How to live for ever: lessons from a jellyfish

The Immortal Jellyfish

Warm currents pick up a nameless form in the dark. The waters slide upward and tug the creature, drawing it to the surface. It stirs; rudimentary muscles twitch and contract. Colourless tentacles drift below an ethereal body and taste the salinity that surrounds it, caressing the warmth with deadly intent. An immortal predator, it hunts the oceans, searching for prey. As the sun broaches the horizon and honey bands of light, thick with the promise of tropical heat, lay themselves on the ocean the creature reaches the surface. Tentacles splayed, reaching, it waits with patience. And something approaches.

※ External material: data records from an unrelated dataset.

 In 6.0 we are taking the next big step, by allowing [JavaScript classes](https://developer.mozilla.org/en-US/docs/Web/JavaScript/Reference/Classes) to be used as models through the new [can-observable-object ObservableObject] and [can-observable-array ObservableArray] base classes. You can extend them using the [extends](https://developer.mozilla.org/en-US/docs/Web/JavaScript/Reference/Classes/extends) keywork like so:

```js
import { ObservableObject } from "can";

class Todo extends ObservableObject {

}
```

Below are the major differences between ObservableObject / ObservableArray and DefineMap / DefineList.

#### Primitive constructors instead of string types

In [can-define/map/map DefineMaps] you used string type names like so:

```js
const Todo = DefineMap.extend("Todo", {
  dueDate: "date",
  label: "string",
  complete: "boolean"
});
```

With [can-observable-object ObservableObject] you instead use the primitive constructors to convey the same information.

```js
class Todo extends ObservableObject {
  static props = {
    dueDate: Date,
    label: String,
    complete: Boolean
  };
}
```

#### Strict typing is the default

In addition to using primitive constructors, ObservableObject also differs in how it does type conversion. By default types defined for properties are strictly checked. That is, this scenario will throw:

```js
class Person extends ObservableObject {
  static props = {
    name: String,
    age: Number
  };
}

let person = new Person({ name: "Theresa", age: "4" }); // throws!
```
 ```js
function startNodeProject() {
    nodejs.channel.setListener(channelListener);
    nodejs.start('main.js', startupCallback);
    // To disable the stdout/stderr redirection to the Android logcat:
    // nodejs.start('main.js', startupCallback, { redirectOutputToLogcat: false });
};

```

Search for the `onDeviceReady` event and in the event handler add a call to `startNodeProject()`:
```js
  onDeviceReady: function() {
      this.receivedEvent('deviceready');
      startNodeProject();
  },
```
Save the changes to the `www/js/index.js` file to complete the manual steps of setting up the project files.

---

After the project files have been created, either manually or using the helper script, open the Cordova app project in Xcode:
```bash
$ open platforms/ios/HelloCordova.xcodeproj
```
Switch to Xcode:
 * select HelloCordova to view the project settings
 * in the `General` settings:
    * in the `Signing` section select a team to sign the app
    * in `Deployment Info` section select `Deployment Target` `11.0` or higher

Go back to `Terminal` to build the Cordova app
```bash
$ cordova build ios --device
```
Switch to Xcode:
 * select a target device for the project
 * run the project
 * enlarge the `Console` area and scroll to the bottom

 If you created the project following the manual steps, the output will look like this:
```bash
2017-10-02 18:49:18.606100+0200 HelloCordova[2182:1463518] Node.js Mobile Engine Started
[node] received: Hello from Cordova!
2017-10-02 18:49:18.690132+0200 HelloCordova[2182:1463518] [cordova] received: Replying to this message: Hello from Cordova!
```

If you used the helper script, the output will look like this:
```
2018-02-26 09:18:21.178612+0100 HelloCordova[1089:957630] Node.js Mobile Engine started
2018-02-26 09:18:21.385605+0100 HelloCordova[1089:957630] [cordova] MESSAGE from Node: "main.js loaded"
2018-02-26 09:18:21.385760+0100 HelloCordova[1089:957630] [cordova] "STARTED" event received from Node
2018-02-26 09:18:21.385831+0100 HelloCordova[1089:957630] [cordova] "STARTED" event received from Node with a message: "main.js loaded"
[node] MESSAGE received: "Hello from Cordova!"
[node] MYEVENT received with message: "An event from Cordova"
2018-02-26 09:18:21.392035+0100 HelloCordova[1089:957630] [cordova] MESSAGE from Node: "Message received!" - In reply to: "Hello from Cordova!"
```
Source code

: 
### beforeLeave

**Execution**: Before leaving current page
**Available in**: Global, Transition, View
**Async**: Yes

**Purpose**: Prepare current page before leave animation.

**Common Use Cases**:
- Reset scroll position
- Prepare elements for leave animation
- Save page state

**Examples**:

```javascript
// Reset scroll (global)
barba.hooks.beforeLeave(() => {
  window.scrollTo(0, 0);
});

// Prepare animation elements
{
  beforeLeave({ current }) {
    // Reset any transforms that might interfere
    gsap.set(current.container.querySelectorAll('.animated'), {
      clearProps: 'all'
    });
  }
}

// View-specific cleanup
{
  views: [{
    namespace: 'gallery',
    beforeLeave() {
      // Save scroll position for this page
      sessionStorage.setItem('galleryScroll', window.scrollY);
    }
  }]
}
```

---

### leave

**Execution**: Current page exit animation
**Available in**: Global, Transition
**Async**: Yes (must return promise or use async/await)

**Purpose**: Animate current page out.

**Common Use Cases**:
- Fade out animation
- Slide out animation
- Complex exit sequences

It hovers in the water column. Sun drenches it now, warming and bringing a myriad of life to the surface. Long, clear arms touch something in the murk. The touch comes again. Now an explosion occurs; the fastest process in the animal world. An evolutionary bomb. Tiny harpoons fire outward from coiled nests. Poisonous and sharper than the finest razor they detonate. A small fish, or perhaps crustacean, dies quickly but painfully in the soft arms of the creature. Then, slowly, it is reeled in and dragged toward the mouth of the monster. It becomes a passing meal for an undying beast.

Yet everything that lives must die. The sentiment, the thought and the knowledge are as old as the idea of life itself. Death and taxes they say; inevitable. Yet not all things age; of course they can die, in violence or in the rage of nature, but they do not feel the kiss of time. Immortality is theirs. Colonial animals that pass on their genes en mass and in full can avoid death in a certain sense. Bacteria and cancers can divide endlessly, living on in their progeny, passing their cloned essence from daughter to daughter, daughter to daughter forever. Complex proteins lengthen their telomeres and cheat the fate, cellular death, which all other cells in the history of life have felt. But others still, rare and highly specialised, survive in an indefinite temporal standstill, never aging. Transdifferentiation is the process by which a certain species maintains its tenuous but never ending grip on life. This process stops time by reversing the adult to an immature stage after reproduction has occurred. Polyp to medusa and full circle, back to polyp it lives on. The immortal jellyfish, Turritopsis nutricula, is the largest animal on this watery planet that is biologically immortality. It quite literally lives forever.

It boggles the mind to think that a creature can survive outside the realms of time. It breaks the heart that we, despite our supposed vast intelligence, will be outlived by a small, clear, watery creature. Blind and unable to control its journey a small but awesome blob will, barring accident, outlive even our great, great grandchildren.